Opioid addition is a major health crisis in the United States. Deaths from overdose increased dramatically in the last 5 years. Opioid addiction sometimes starts when a person in pain is prescribed legal opioid drugs by a physician. Opioid prescriptions can also be sold illegally. For these reasons, opioid prescription rates are an indicator of opioid abuse in a particular region.
Some public health researchers have investigated whether legalizing marijuana can reduce rates of opioid use and abuse. Marijuana is an alternative for controlling chronic pain that, according to many experts, has a lower addiction risk. Recently, researchers published two studies, both with quasi-experimental designs, that tested whether legalized marijuana could lower the rates of opioid prescriptions. Like many quasi-experiments, the researchers took advantage of a real-world situation: Some U.S. states have legalized marijuana and other states have not.
ABC news covered the the research. There were two studies with similar designs, but we'll focus on the first one:
One looked at trends in opioid prescribing under Medicaid, which covers low-income adults, between 2011 and 2016. It compared the states where [medical] marijuana laws took effect versus states without such laws....
Results showed that laws that let people use marijuana to treat specific medical conditions were associated with about a 6 percent lower rate [over the years studied] of opioid prescribing for pain. That's about 39 fewer prescriptions per 1,000 people using Medicaid.
And when states with such a law went on to also allow recreational marijuana use by adults, there was an additional drop averaging about 6 percent.
a) What is the "independent" variable in this quasi-experiment? What is the dependent variable? Was the independent variable independent groups or within groups?
b) What makes this a quasi-independent variable?
c) Of the four quasi experimental designs, which seems to be the best fit: Non-equivalent control group posttest only? Non-equivalent control group pretest-posttest? Interrupted time series design? Non-equivalent control group posttest-only design?
d) How might you graph the results described above?
e) To what extent can these data support the causal claim that "legalizing marijuana, either for medical use or recreational use, can lower the rates of opioid prescriptions in the Medicaid system"?
a) The independent variable was whether a state had legalized marijuana or not. It was independent groups (states either had, or had not, legalized the drug). The dependent variable was the number of opioid prescription rates through Medicaid. Another variable, somewhat difficult to discern from the journalist's description, was year of study (from 2011 to 2016)
b) This IV was not manipulated/controlled by the experimenter. The researcher did not decide which states could legalize marijuana or not.
c) This is probably best characterized as a non-equivalent control group, pretest-posttest design. There were two types of states (legalized and not) and one main outcome variable: opioid prescriptions. The prescription rate was compared over time (from 2011 to 2016), making it pretest-posttest.
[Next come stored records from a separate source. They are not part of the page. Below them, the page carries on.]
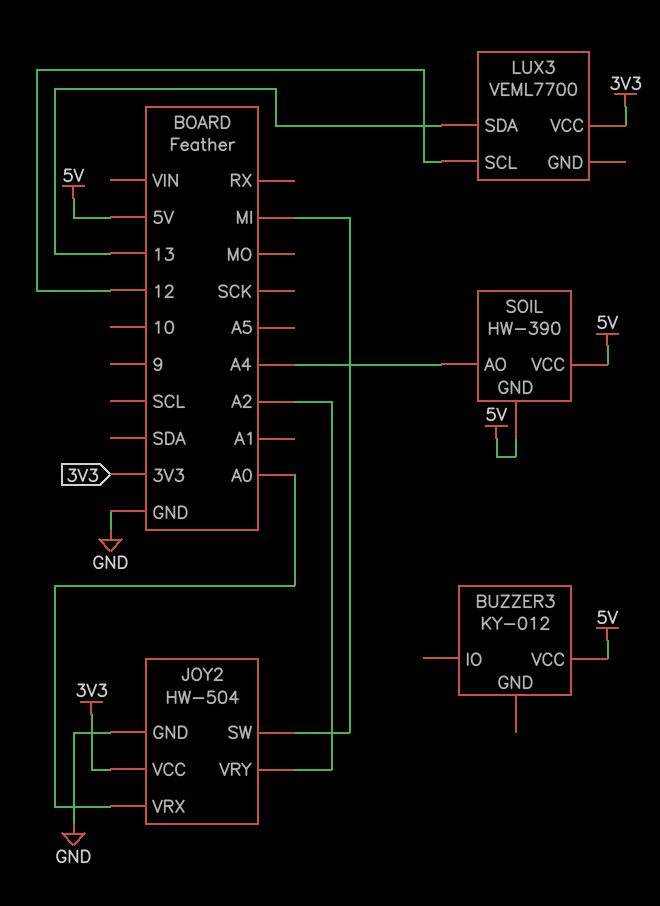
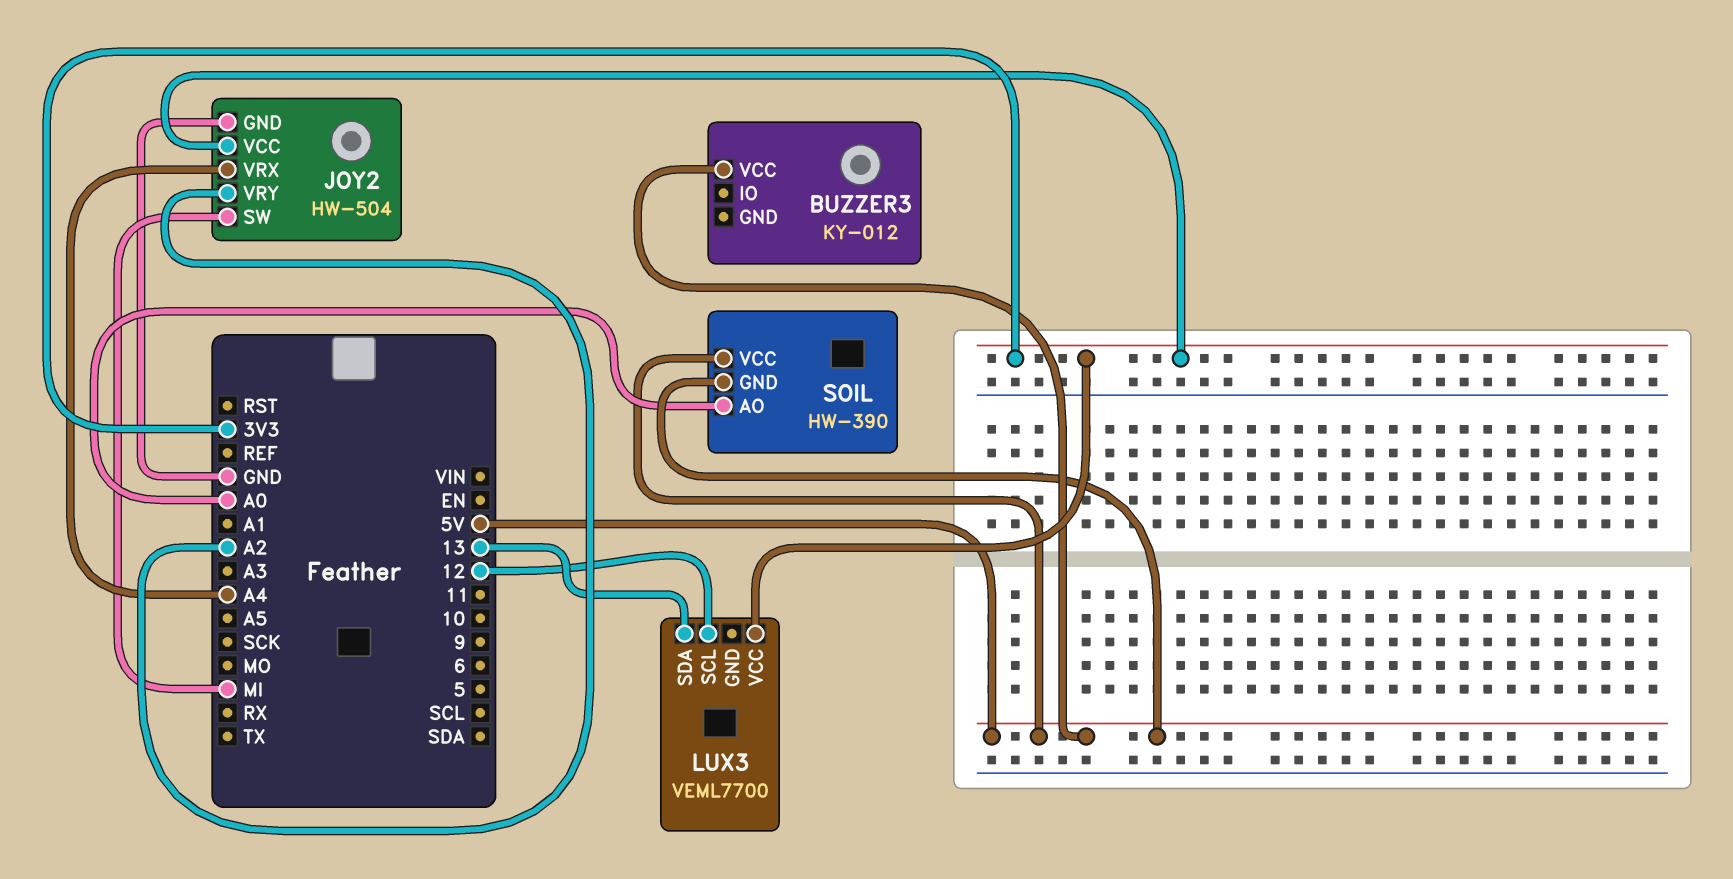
JOY2 pin VRX: A0 -> A4
SOIL pin AO: A4 -> A0

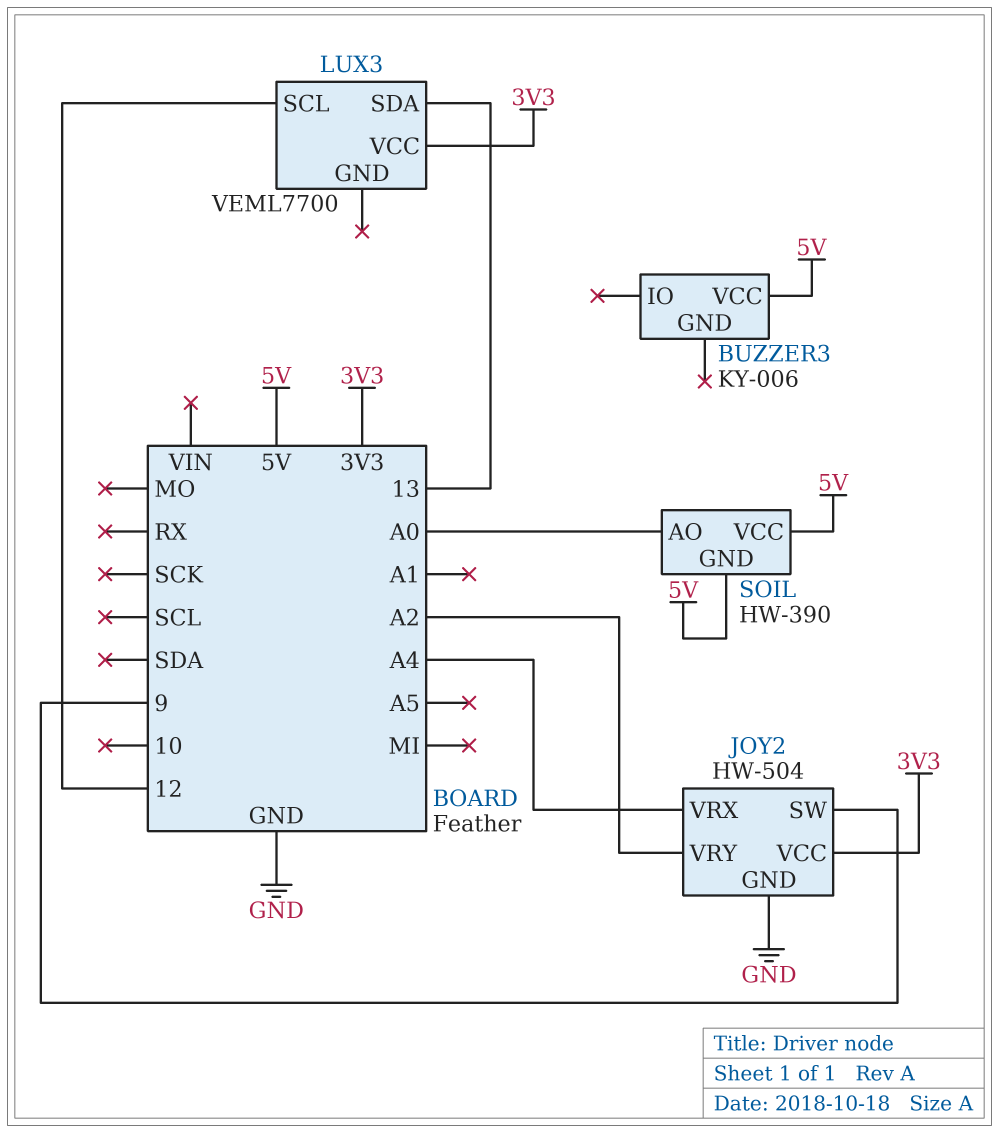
BUZZER3: KY-012 -> KY-006
JOY2 pin SW: MI -> 9

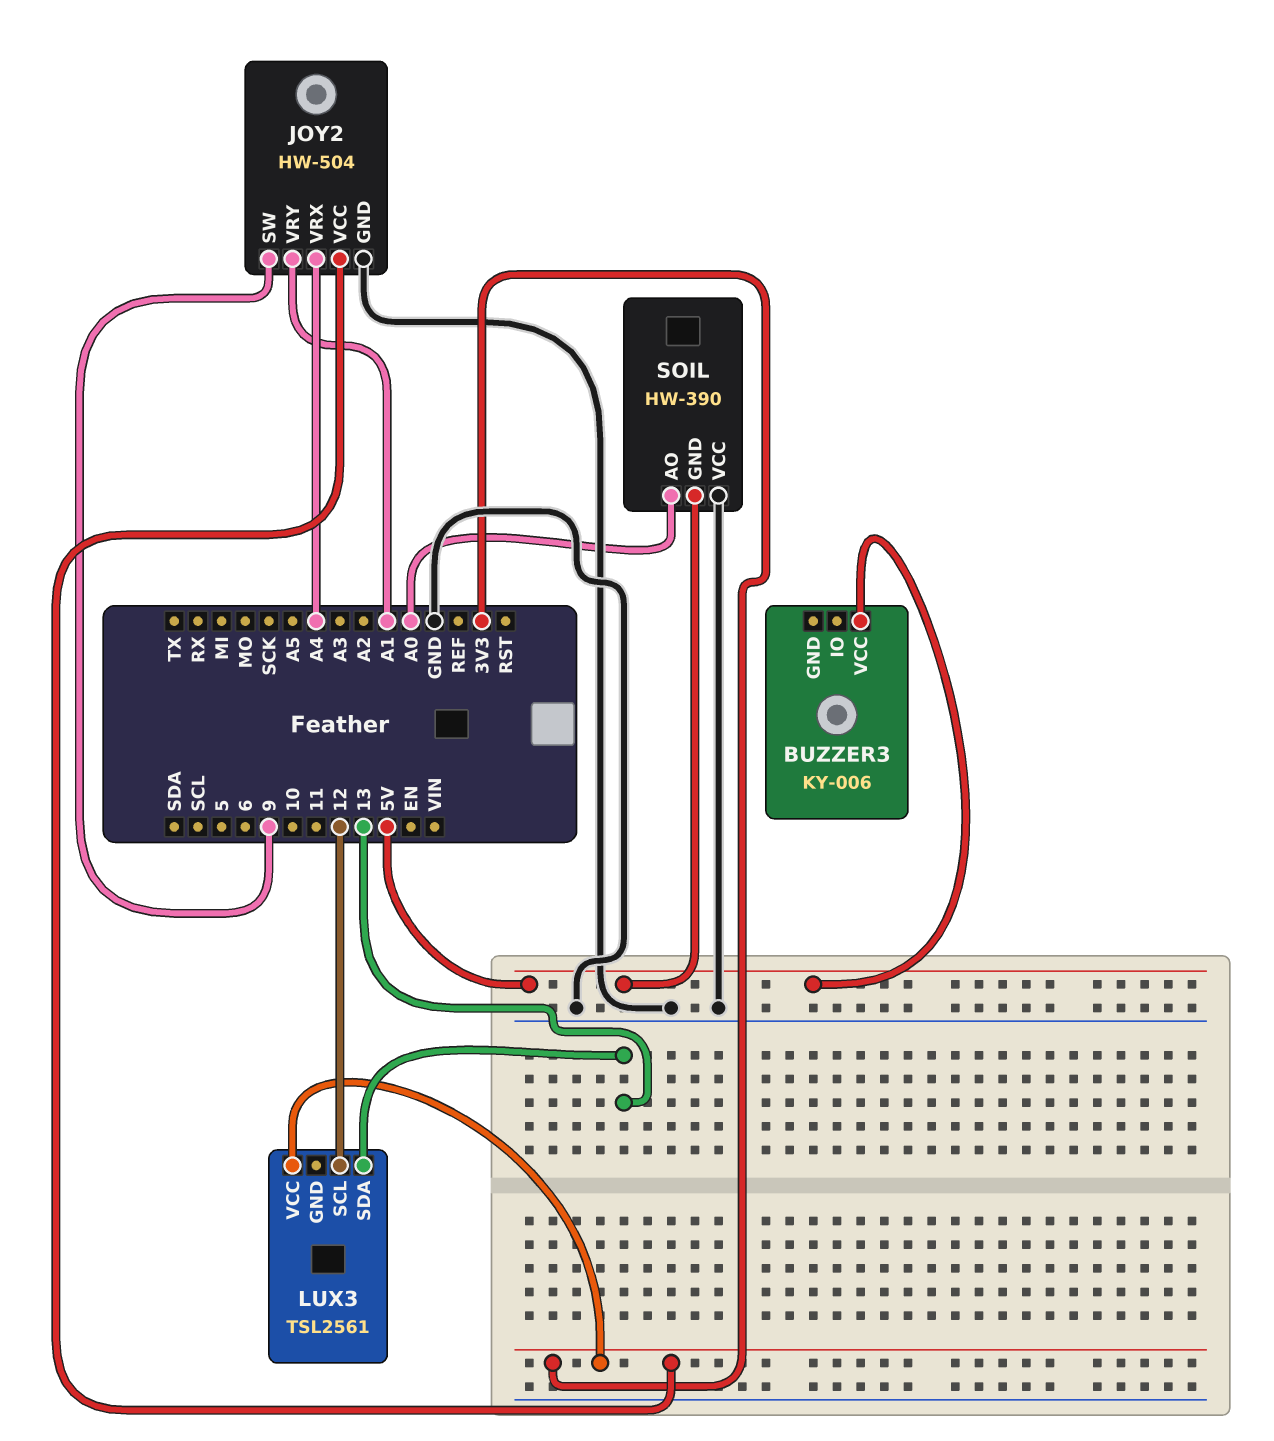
JOY2 pin VRY: A2 -> A1
LUX3: VEML7700 -> TSL2561
SOIL pin VCC: 5V -> GND

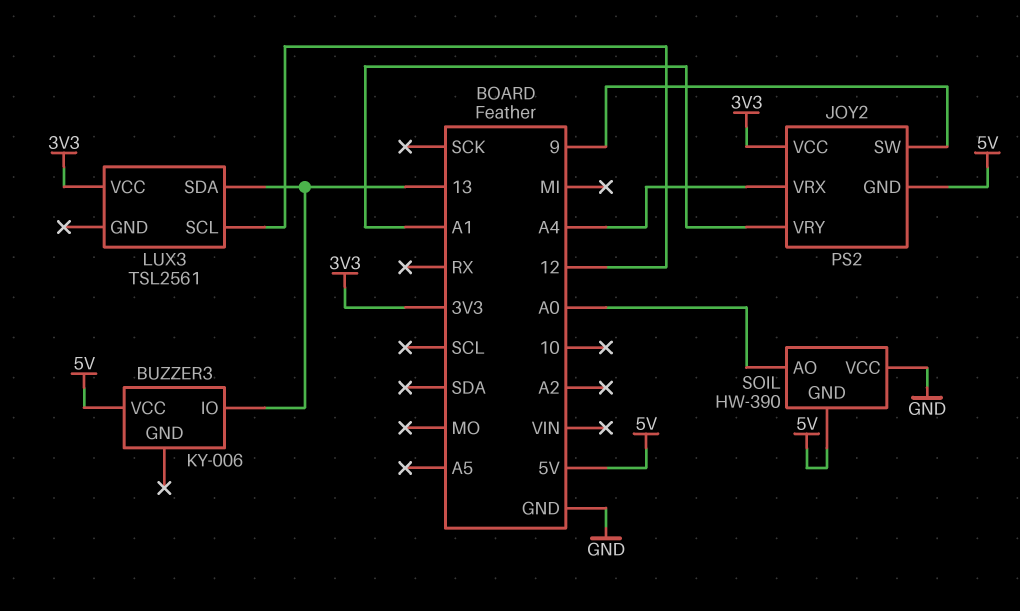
BUZZER3 pin IO: none -> 13
JOY2: HW-504 -> PS2
JOY2 pin GND: GND -> 5V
d) Your y-axis should have "opioid prescriptions" and the x-axis should include the years 2011 to 2016. You could then have "States with legalization" and "States without legalization" as two different colored lines.
e) The results of the study show covariance (States with legalized marijuana had lower opioid prescriptions). The fact that they compared opioid prescriptions over time (2011 to 2016) suggest that the design is able to establish temporal precedence. Presumably (although this is not clear from the articles), 2011 represents a year before many of the marijuana laws took effect and 2016 data occurred after the laws had been active.
As for internal validity, it's possible that states that legalize are different in systematic ways than states that do not. For example, states that legalize marijuana are more likely to be in the North and West, have lower poverty rates, and so on. However, the pretest-posttest design, in which they studied the "drop in opioid prescriptions over time" rather than "overall rate of opioid prescriptions" helps minimize some of these concerns. As with most quasi-experiments, causation is not a slam-dunk, because the experimenter does not have full control over the independent variable.